Ainda, os fatores jornada prolongada e horário crítico relacionado à manutenção da vigília (meio da madrugada) devem ser considerados como de grande importância para explicar essa falha. Não há relato de alguma interrupção no processo por mensagem de rádio naquele instante, mas é uma hipótese também possível.

A prevenção

Observe que as exortações à atenção, como cartazes e lembretes, raramente funcionam nesses casos; também não funcionam as punições e nem as reciclagens de treinamento.

Em contrapartida, a prevenção é estruturada em bloquear a ação errada ou bloquear as suas consequências.

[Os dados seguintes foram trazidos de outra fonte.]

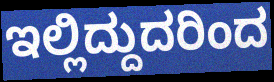
ಇಲ್ಲಿದ್ದುದರಿಂದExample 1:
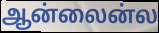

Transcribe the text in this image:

ஆன்லைன்ல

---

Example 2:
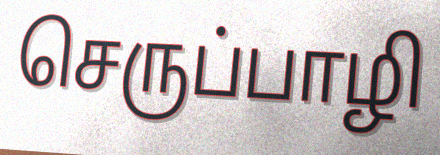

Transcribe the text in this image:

செருப்பாழி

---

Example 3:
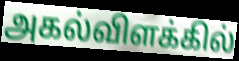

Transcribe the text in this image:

அகல்விளக்கில்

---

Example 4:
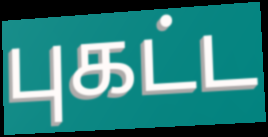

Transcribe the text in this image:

புகட்ட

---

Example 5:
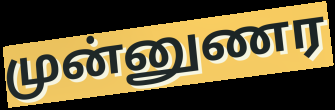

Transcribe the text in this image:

முன்னுணர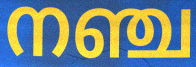
നഞ്ചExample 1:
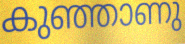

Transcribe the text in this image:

കുഞ്ഞാണു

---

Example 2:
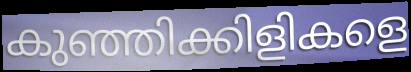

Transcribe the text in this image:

കുഞ്ഞിക്കിളികളെ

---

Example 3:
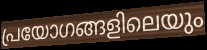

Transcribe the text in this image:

പ്രയോഗങ്ങളിലെയും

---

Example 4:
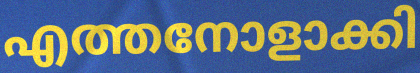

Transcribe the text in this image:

എത്തനോളാക്കി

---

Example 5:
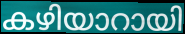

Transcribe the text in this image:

കഴിയാറായി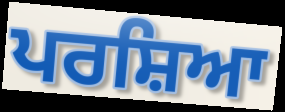
ਪਰਸ਼ਿਆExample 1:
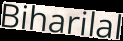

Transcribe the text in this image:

Biharilal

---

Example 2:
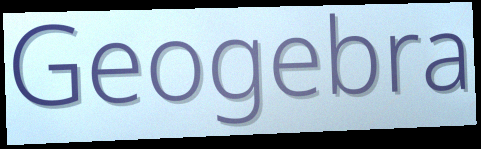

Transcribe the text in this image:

Geogebra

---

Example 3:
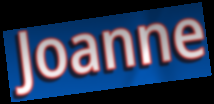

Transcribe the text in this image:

Joanne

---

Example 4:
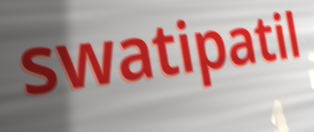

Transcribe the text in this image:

swatipatil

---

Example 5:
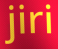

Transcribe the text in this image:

jiri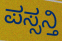
ಪಸ್ಸನ್ತಿ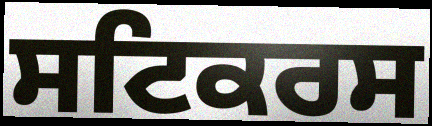
ਸਟਿਕਰਸ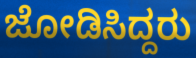
ಜೋಡಿಸಿದ್ದರು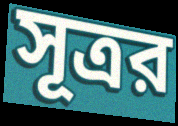
সূত্রর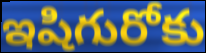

Assim, de forma a prevenir novas ocorrências como a do acidente apresentado no início deste texto, o bloqueio realizado foi a instalação de um sistema eletrônico de segurança em cada caminhão que não permite mais que ele arranque com báscula alta.

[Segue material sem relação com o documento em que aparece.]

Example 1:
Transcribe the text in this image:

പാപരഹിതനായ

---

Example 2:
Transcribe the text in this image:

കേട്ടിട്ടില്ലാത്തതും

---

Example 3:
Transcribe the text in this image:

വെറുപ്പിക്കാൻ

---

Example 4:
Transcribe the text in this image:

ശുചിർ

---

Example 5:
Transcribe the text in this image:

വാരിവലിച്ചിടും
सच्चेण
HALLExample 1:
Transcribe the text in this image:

Em situações de possibilidade de deslize, a melhor prevenção é bloquear a ação errada ou suas consequências

Essencialmente, muda-se a forma de pensar: parte-se do princípio de que, se existe a possibilidade de alguém fazer errado por bobeira, fadiga, sonolência ou perda momentânea da atenção, deve-se bloquear o sistema, impedindo a ação errada ou impedindo suas consequências. Outros exemplos de bloqueios para situações de deslize são:

• Intertravamento de duas válvulas que nunca podem estar abertas simultaneamente

• Barreiras ópticas de segurança em prensas e outras máquinas industriais

• Dispositivos do tipo poka-yoke, como gabaritos para controle dimensional de uma peça que, se encaixar, informa que a peça está boa; se não encaixar, informa a qualidade inadequada

• Em aeronaves, durante o pouso, o acionamento da reversão só ser possível depois de todas as rodas do trem de pouso terem tocado o solo

• Em veículos em geral, o motor de arranque só funcionar se o câmbio estiver em ponto neutro

Caso as medidas de bloqueio sejam de custo muito elevado, é aceitável a instituição de checklists, desde que se tenha o cuidado básico de mudar frequentemente a ordem dos itens do checklist, para que as pessoas não se acostumem com ele.

Expandindo o conceito

Em síntese, pense nas diversas situações de atividades feitas de forma automática existentes no seu trabalho, e questione quanto às possíveis interferências que tiram a atenção do trabalhador e podem comprometer o processo. Pense também na Lei de Murphy: se há possibilidade de que um dia o trabalhador se esqueça de um passo fundamental e isso tenha consequências sérias, institua alguma forma de bloqueio da ação errada ou de suas consequências.



3 Comentários

  • Postagem muito boa e totalmente relacionada a vários acidentes que ocorrem em nosso dia-a-dia…

  • Ana Beatriz

    Eu já me deparei com acidente fatal, com empregado de 30 anos de experiência, com técnicos alertando que não ia dar certo o que ele estava fazendo. Segundo a experiência dele, e eu chamo de teimosia, custou à vida do empregado tão experiente. Acidente no recolhimento da bomba de concreto x rede de alta tensão.

  • RENAN PERISSE

    Parabéns pela iniciativa e qualidade dos artigos. Existe a necessidade técnica e orientação nas condutas em ergonomia e SST.